» Saved data entries:
------------------------------

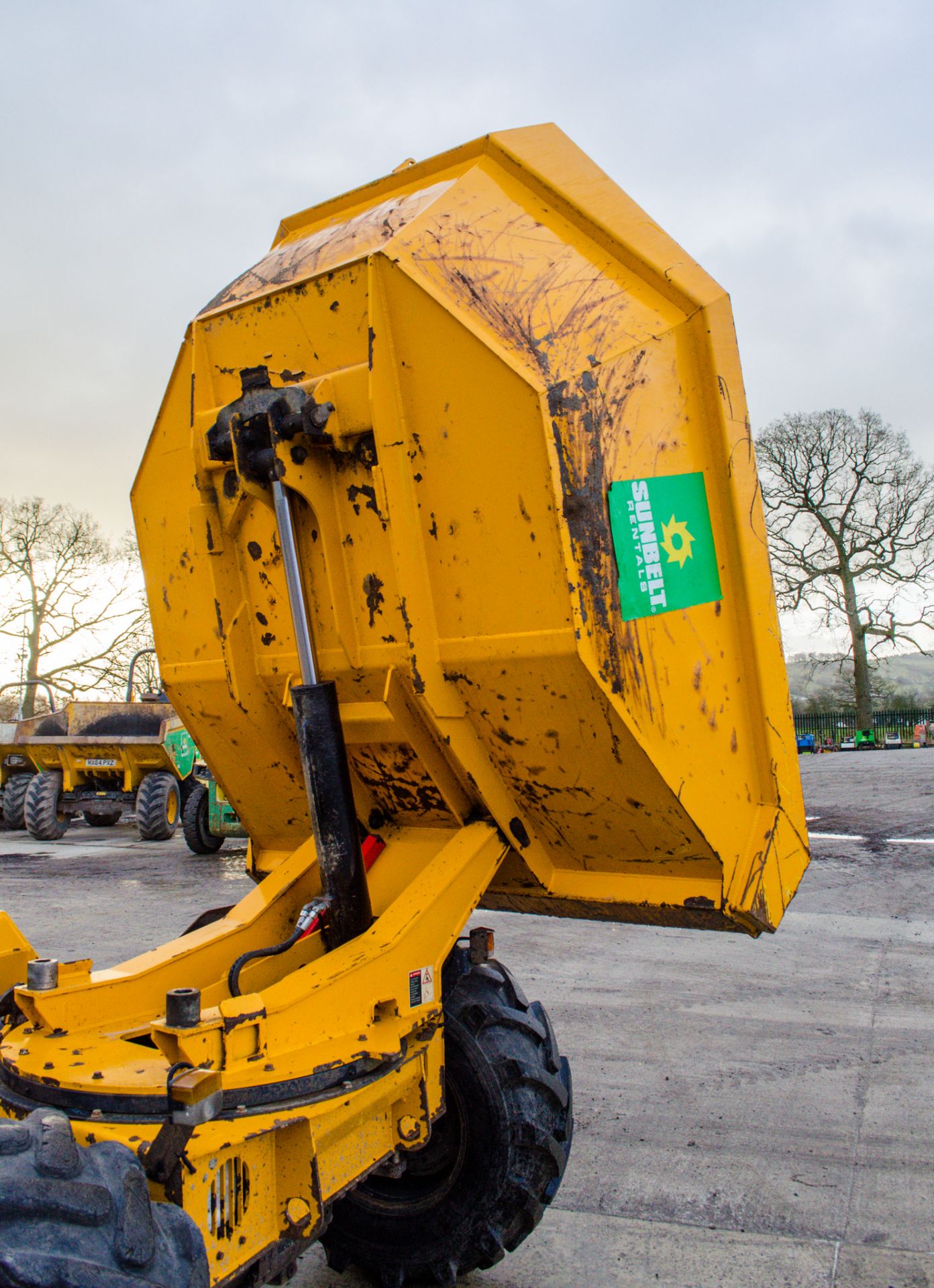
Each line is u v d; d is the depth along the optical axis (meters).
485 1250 2.66
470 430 2.37
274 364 2.71
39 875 10.34
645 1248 3.03
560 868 2.95
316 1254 3.15
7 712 38.25
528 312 2.49
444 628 2.53
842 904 7.80
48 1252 1.41
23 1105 2.00
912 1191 3.33
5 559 37.09
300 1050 2.10
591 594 2.34
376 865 2.99
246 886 9.59
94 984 2.34
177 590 2.99
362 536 2.57
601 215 2.84
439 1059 2.51
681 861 2.71
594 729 2.44
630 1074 4.41
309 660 2.51
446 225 2.58
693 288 2.81
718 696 2.75
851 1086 4.22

------------------------------

» Problem: The answer is to be the lines from the one holding "912 1191 3.33" through the end of the data above, transcribed character for character, both ends included.

» Completed exercise:
912 1191 3.33
5 559 37.09
300 1050 2.10
591 594 2.34
376 865 2.99
246 886 9.59
94 984 2.34
177 590 2.99
362 536 2.57
601 215 2.84
439 1059 2.51
681 861 2.71
594 729 2.44
630 1074 4.41
309 660 2.51
446 225 2.58
693 288 2.81
718 696 2.75
851 1086 4.22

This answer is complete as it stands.